◆ What is expected ◆
Return every record below exactly as given, images excluded.

##### Supplied entries #####

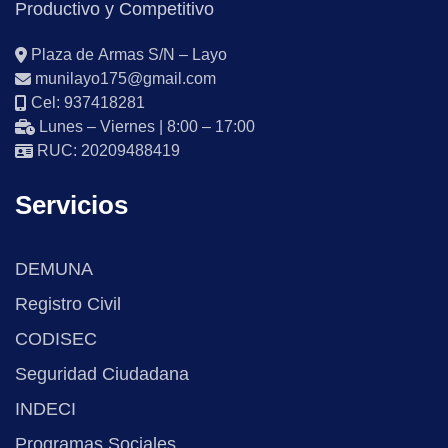
Productivo y Competitivo
Plaza de Armas S/N – Layo
munilayo175@gmail.com
Cel: 937418281
Lunes – Viernes | 8:00 – 17:00
RUC: 20209488419
Servicios
DEMUNA
Registro Civil
CODISEC
Seguridad Ciudadana
INDECI
Programas Sociales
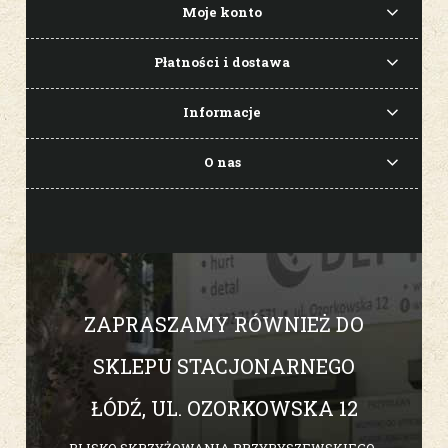
Moje konto
Płatności i dostawa
Informacje
O nas
ZAPRASZAMY RÓWNIEŻ DO
SKLEPU STACJONARNEGO
ŁÓDŹ, UL. OZORKOWSKA 12
BLISKO SKRZYŻOWANIA PRZYBYSZEWSKIEGO-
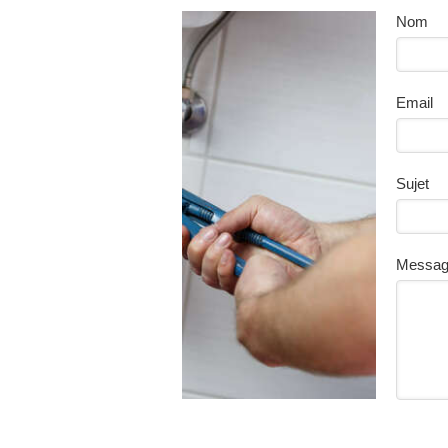
Nom
Email
Sujet
Messa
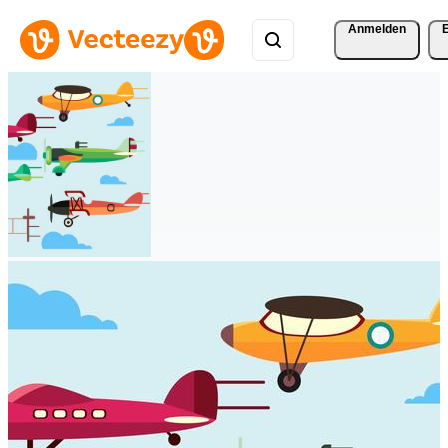
Anmelden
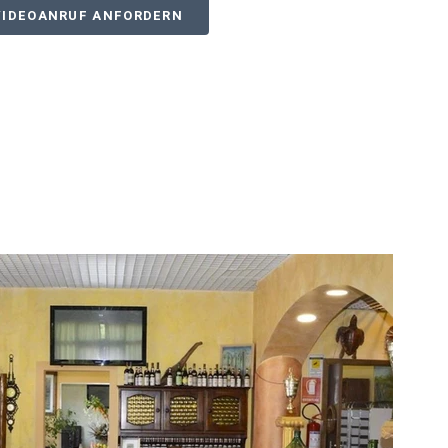
VIDEOANRUF ANFORDERN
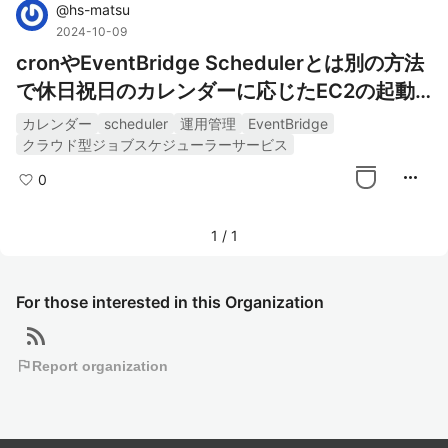
@
hs-matsu
2024-10-09
cronやEventBridge Schedulerとは別の方法
で休日祝日のカレンダーに応じたEC2の起動/
停止をやってみた
カレンダー
scheduler
運用管理
EventBridge
クラウド型ジョブスケジューラーサービス
more_horiz
0
1
/
1
For those interested in this Organization
rss_feed
flag
Report organization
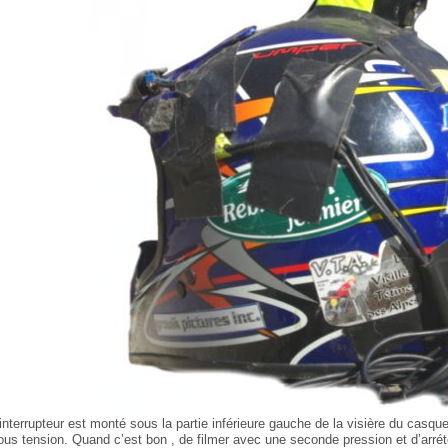
’interrupteur est monté sous la partie inférieure gauche de la visière du casq
ous tension. Quand c’est bon , de filmer avec une seconde pression et d’arréte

#####

◆ Answer area ◆
Productivo y Competitivo
Plaza de Armas S/N – Layo
munilayo175@gmail.com
Cel: 937418281
Lunes – Viernes | 8:00 – 17:00
RUC: 20209488419
Servicios
DEMUNA
Registro Civil
CODISEC
Seguridad Ciudadana
INDECI
Programas Sociales
Moje konto
Płatności i dostawa
Informacje
O nas
ZAPRASZAMY RÓWNIEŻ DO
SKLEPU STACJONARNEGO
ŁÓDŹ, UL. OZORKOWSKA 12
BLISKO SKRZYŻOWANIA PRZYBYSZEWSKIEGO-
Nom
Email
Sujet
Messa
Anmelden
VIDEOANRUF ANFORDERN
@
hs-matsu
2024-10-09
cronやEventBridge Schedulerとは別の方法
で休日祝日のカレンダーに応じたEC2の起動/
停止をやってみた
カレンダー
scheduler
運用管理
EventBridge
クラウド型ジョブスケジューラーサービス
more_horiz
0
1
/
1
For those interested in this Organization
rss_feed
flag
Report organization
’interrupteur est monté sous la partie inférieure gauche de la visière du casq
ous tension. Quand c’est bon , de filmer avec une seconde pression et d’arréte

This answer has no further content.